The Darvell marvel has brought joy to a Covid Christmas


Many ingenious ways of evading Covid-19 have been devised to assist commerce, fewer to assist worship. In our next-door village, however, is Darvell, a large, longstanding Bruderhof community, part of a worldwide Anabaptist movement. Always welcoming to neighbours, they normally hold a carol concert in Advent. This year, such a thing is forbidden. Instead, the brotherhood devised a ‘Christmas Drive Through Darvell’. I slightly feared a gigantesque version of the dropsical Father Christmases and reindeer which people stick on their roofs, but I was wrong. At dusk on Saturday, we arrived with three generations of our family. The drive stretches well over a mile before exiting into another lane. It was lined by electric lights, storm-proofed candles, homemade wood sculptures of sheep and deer, and members of the community calling out ‘Merry Christmas’. Motorists were presented with a red box of homemade biscuits and then drove under an illuminated triumphal arch on which lights danced. A series of tableaux began with (yes) Father Christmas, his transport and his ‘workshop’, plus brass band. As we climbed the hill, the scene became more religious. A second illuminated arch was topped by people dressed as angels who sang carols high above us.

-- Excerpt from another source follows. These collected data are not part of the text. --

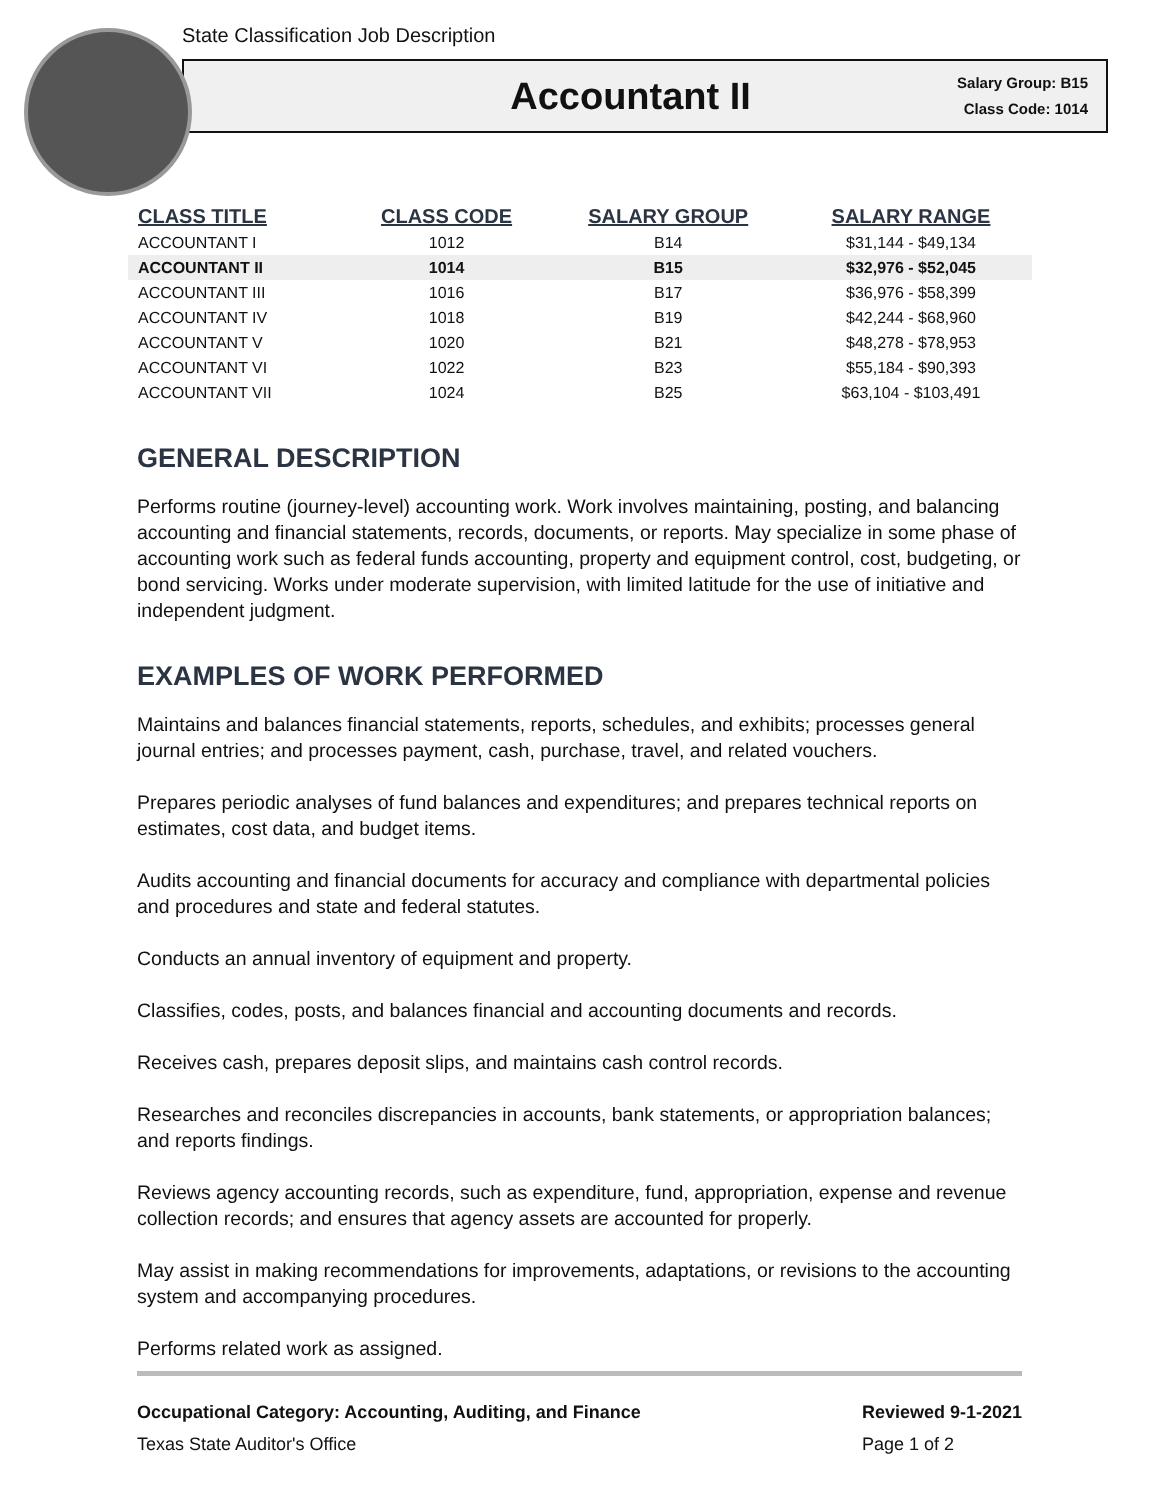State Classification Job Description
Accountant II
Salary Group: B15
Class Code: 1014
| CLASS TITLE | CLASS CODE | SALARY GROUP | SALARY RANGE |
| --- | --- | --- | --- |
| ACCOUNTANT I | 1012 | B14 | $31,144 - $49,134 |
| ACCOUNTANT II | 1014 | B15 | $32,976 - $52,045 |
| ACCOUNTANT III | 1016 | B17 | $36,976 - $58,399 |
| ACCOUNTANT IV | 1018 | B19 | $42,244 - $68,960 |
| ACCOUNTANT V | 1020 | B21 | $48,278 - $78,953 |
| ACCOUNTANT VI | 1022 | B23 | $55,184 - $90,393 |
| ACCOUNTANT VII | 1024 | B25 | $63,104 - $103,491 |
GENERAL DESCRIPTION
Performs routine (journey-level) accounting work. Work involves maintaining, posting, and balancing accounting and financial statements, records, documents, or reports. May specialize in some phase of accounting work such as federal funds accounting, property and equipment control, cost, budgeting, or bond servicing. Works under moderate supervision, with limited latitude for the use of initiative and independent judgment.
EXAMPLES OF WORK PERFORMED
Maintains and balances financial statements, reports, schedules, and exhibits; processes general journal entries; and processes payment, cash, purchase, travel, and related vouchers.
Prepares periodic analyses of fund balances and expenditures; and prepares technical reports on estimates, cost data, and budget items.
Audits accounting and financial documents for accuracy and compliance with departmental policies and procedures and state and federal statutes.
Conducts an annual inventory of equipment and property.
Classifies, codes, posts, and balances financial and accounting documents and records.
Receives cash, prepares deposit slips, and maintains cash control records.
Researches and reconciles discrepancies in accounts, bank statements, or appropriation balances; and reports findings.
Reviews agency accounting records, such as expenditure, fund, appropriation, expense and revenue collection records; and ensures that agency assets are accounted for properly.
May assist in making recommendations for improvements, adaptations, or revisions to the accounting system and accompanying procedures.
Performs related work as assigned.
Occupational Category: Accounting, Auditing, and Finance
Texas State Auditor's Office
Reviewed 9-1-2021
Page 1 of 2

Real shepherds abided in the fields, warmed by real braziers, tending real sheep and real goats. The actual nativity scene was in a real byre, in a real (pleasingly smelly) farmyard. An inn sign said ‘No rooms’. I could not discern whether a real baby was lying in the manger. Then we encountered the three wise men and a cardboard camel standing beside an enormous (unreal) telescope to search for the star. It was not hard to find, as it beamed bright from the highest treetop. It was such a rich story that the drive took 25 minutes. ‘Goodbye, lights,’ said our excited two-year-old granddaughter as we left, ‘See you soon!’ Two hours later, from the other side of the valley, I could see a long line of pilgrim brake-lights still queueing.